The allegations of sexual misconduct to implicate members of the House of Representatives and Senate in the wake of the increasing trend of women who have come forward to accuse powerful men of having harassed or assaulted them in a sexual manner in the past. In the beginning, these allegations impacted mainly men in the entertainment and news media such as Harvey Weinstein, Kevin Spacey, filmmaker Bruce Ratner, George Takei, Charlie Rose, political pundit Mark Halperin and Matt Lauer.
Slowly, though, the reports also started stretching into the political world. For example, California Congresswoman Jackie Spier, who recently shared her own story of having been sexually harassed in the past, stated that she is aware of at least two currently serving men on Capitol Hill, one from each party, who have been accused of sexually inappropriate contact toward female staffers or other women. Alabama Republican Senate candidate Roy Moore, of course, has been accused of several instances of sexually inappropriate behavior, including two women who accuse him of having sexually assaulted them when they were under sixteen years old. Additionally, a number of women have come forward to accuse Minnesota Senator Al Franken of groping and other inappropriate advances. The allegations against Conyers, several of which came from women who decided to violate the confidentiality provisions of their settlements with the Congressman to come forward, put significant pressure on Democratic leaders to call on Conyers to step aside. By late last week, the entire House Democratic Leadership had done just that and amid those reports, Conyers returned to his home in Michigan and was later reportedly hospitalized due to what his family claimed was stress.
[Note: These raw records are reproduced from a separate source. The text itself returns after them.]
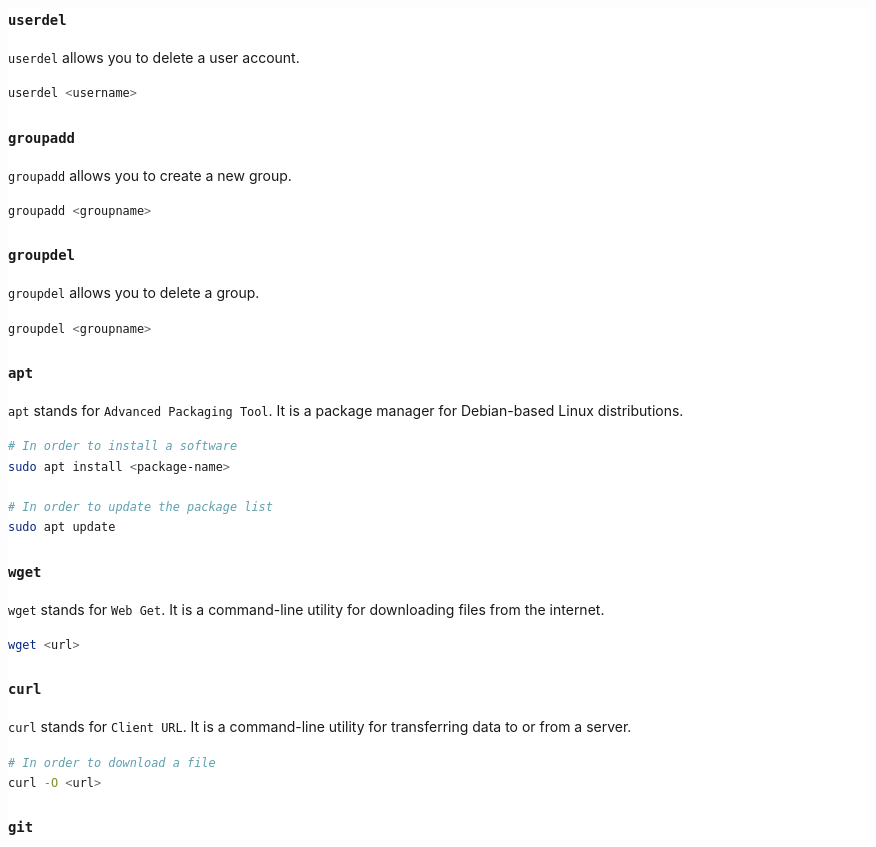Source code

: ### `userdel`

`userdel` allows you to delete a user account.

```bash
userdel <username>
```

### `groupadd`

`groupadd` allows you to create a new group.

```bash
groupadd <groupname>
```

### `groupdel`

`groupdel` allows you to delete a group.

```bash
groupdel <groupname>
```

### `apt`

`apt` stands for `Advanced Packaging Tool`. It is a package manager for Debian-based Linux distributions.

```bash
# In order to install a software
sudo apt install <package-name>

# In order to update the package list
sudo apt update
```

### `wget`

`wget` stands for `Web Get`. It is a command-line utility for downloading files from the internet.

```bash
wget <url>
```

### `curl`

`curl` stands for `Client URL`. It is a command-line utility for transferring data to or from a server.

```bash
# In order to download a file
curl -O <url>
```

### `git`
After the retirement of fellow Michigan Congressman John Dingell Jr., Conyers assumed the title of the largely symbolic post “Dean Of The House Of Representatives,” meaning that he was the longest-serving member currently sitting in the House. Dingell had held the position for twenty years and had held his seat in Congress since 1955 when he succeeded his father, who had died while in office. Much like the fight that is now shaping up between Conyers’ son and Grand-Nephew, Dingell was succeeded by his wife, meaning that a member of the Dingell family has held that seat in Congress since Dingell’s father was first elected in 1932. Given the fact that Conyers district is considered safely Democratic, whoever ends up winning the Democratic Primary will effectively win the seat at whatever point a Special Election is held. Succeeding Conyers as Dean Of The House is Alaska Republican Congressman Don Young, a Republican. Young is the first Republican to hold this position since Iowa Congressman Gilbert Naugen, who held the position from 1928 to 1933.